● **PROVIDED ENTRIES**

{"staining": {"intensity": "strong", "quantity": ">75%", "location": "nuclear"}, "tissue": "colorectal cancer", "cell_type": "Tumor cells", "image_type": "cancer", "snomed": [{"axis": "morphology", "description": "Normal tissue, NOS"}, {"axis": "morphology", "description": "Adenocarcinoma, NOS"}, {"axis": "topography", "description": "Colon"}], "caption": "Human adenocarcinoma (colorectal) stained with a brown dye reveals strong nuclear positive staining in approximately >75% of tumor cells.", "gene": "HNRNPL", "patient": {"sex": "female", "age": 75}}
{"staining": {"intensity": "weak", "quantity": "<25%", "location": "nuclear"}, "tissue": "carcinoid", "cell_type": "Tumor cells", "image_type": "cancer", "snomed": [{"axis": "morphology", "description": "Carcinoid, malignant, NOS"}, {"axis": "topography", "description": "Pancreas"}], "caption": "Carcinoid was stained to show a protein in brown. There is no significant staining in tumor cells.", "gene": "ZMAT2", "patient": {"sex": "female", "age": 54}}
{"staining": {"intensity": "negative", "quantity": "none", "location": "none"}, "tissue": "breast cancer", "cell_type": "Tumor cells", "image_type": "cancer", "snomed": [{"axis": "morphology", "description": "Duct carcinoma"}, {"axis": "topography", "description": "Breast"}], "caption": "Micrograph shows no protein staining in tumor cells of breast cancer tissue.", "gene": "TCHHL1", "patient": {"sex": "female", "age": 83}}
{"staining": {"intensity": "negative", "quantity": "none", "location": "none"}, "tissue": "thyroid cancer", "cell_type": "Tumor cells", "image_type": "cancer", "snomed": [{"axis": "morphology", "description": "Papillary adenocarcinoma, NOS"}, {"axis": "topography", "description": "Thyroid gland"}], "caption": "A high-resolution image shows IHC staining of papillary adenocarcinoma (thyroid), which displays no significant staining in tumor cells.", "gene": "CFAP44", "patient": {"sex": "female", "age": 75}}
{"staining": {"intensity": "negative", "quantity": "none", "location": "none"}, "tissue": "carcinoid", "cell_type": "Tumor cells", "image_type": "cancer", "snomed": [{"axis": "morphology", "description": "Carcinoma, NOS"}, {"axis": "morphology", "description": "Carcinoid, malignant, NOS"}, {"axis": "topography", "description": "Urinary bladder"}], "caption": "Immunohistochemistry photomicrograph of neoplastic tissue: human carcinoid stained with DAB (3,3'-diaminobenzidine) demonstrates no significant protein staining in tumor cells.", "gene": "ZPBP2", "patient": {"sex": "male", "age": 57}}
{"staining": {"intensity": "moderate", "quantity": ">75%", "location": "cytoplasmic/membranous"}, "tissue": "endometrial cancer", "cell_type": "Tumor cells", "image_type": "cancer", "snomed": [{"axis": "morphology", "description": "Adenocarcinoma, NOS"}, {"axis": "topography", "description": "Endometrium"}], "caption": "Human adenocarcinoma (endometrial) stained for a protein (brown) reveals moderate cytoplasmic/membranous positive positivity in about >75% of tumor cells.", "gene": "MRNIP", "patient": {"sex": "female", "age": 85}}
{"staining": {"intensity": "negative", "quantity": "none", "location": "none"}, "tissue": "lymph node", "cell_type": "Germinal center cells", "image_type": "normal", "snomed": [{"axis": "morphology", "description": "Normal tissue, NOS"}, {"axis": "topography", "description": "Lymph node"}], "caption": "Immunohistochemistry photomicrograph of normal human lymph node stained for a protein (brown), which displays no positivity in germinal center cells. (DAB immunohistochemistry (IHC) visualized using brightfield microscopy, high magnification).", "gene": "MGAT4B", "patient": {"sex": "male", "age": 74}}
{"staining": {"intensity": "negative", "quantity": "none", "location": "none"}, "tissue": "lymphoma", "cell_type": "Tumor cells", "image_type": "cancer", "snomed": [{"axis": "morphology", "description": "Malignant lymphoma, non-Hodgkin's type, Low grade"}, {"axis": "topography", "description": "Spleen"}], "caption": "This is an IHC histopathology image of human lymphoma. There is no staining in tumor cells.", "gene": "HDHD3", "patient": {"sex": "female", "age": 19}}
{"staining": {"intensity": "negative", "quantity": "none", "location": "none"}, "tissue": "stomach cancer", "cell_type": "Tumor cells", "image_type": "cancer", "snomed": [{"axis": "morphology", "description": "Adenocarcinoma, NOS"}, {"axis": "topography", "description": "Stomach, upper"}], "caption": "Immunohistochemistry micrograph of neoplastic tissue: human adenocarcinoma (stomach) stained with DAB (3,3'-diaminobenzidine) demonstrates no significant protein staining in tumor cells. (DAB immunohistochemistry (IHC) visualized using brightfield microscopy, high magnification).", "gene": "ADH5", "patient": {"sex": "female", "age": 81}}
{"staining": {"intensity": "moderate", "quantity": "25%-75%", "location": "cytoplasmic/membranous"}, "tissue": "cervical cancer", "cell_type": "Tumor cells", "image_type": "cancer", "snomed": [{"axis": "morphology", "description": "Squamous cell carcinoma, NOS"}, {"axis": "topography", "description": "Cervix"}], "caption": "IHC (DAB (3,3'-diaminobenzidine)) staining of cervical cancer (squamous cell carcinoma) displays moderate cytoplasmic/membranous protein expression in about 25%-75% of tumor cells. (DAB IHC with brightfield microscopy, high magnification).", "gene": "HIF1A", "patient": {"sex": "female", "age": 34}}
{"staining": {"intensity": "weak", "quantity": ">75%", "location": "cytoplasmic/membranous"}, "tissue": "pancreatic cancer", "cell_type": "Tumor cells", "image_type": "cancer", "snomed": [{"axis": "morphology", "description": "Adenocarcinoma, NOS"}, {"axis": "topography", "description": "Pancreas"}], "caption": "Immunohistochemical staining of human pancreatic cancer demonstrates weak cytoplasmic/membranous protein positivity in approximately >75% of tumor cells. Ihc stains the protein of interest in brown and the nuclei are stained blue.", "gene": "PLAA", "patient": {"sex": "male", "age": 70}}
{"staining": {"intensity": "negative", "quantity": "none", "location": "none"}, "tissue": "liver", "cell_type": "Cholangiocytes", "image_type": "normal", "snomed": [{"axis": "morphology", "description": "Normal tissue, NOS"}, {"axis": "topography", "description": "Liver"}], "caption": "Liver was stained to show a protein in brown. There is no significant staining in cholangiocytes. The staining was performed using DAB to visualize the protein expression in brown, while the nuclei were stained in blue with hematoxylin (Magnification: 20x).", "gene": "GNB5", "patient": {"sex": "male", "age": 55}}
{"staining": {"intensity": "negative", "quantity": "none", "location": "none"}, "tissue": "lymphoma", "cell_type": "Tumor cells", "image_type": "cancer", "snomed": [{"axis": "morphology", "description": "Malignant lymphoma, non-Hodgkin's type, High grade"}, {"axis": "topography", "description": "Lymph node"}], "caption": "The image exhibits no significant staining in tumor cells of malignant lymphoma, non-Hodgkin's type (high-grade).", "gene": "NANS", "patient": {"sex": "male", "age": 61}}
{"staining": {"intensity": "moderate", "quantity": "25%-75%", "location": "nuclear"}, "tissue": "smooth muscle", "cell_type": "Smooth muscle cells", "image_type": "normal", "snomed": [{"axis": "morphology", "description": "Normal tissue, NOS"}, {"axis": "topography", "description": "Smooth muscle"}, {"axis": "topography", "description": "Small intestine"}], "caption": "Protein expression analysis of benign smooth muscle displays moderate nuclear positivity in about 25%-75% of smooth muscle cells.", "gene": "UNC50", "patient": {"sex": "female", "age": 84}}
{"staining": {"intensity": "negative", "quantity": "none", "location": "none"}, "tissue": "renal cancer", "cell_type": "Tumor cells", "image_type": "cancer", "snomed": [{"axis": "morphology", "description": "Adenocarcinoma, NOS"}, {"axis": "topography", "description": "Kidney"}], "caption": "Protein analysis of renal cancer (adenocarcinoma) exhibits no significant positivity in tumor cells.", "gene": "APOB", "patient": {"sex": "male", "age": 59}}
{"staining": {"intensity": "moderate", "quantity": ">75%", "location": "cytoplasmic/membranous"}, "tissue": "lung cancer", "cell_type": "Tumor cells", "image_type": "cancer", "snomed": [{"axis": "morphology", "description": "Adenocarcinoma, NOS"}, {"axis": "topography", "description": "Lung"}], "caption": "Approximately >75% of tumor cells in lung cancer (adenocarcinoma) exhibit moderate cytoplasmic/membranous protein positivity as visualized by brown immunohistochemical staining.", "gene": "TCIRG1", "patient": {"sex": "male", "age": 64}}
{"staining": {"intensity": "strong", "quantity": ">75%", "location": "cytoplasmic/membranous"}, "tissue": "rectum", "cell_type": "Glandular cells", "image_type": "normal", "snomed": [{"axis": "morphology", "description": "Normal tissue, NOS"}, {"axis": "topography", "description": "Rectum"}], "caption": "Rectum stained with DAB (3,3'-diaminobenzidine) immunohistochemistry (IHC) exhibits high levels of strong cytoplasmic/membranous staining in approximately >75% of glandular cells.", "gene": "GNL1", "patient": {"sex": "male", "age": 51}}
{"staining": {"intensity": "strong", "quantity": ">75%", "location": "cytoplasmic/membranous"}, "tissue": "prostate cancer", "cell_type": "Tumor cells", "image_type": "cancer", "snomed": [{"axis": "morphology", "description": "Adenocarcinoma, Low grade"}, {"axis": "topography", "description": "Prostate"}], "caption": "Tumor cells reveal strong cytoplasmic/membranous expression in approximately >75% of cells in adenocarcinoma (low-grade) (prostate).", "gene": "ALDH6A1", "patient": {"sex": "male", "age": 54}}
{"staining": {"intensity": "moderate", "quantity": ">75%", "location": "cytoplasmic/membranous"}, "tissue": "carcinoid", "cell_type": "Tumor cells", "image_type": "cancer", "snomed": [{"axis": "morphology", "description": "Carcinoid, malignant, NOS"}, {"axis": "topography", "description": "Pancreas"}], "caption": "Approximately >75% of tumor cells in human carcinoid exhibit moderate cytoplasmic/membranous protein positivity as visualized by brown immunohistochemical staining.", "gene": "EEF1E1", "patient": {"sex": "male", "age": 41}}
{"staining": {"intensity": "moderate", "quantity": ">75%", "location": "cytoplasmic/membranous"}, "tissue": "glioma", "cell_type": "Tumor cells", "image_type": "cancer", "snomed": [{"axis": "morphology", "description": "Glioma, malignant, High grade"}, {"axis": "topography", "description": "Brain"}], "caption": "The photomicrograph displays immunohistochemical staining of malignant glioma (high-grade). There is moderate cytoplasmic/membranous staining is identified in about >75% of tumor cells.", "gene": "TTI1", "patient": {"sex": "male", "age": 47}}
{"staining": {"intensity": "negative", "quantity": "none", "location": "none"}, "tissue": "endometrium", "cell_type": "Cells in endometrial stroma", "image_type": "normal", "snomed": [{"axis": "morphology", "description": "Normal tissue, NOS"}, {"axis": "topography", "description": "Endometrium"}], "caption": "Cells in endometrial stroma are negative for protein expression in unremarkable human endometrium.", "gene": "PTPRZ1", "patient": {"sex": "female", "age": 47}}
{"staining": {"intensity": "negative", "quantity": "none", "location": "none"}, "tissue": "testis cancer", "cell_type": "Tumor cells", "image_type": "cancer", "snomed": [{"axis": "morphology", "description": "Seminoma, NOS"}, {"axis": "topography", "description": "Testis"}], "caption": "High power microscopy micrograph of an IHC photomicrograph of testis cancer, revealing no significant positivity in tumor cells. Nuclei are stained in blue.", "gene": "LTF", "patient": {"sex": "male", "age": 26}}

● **TASK TO COMPLETE**
The total is all that is wanted here: please count the lines of the material that contain the word "Pancreas".

● **ANSWER BOX**
3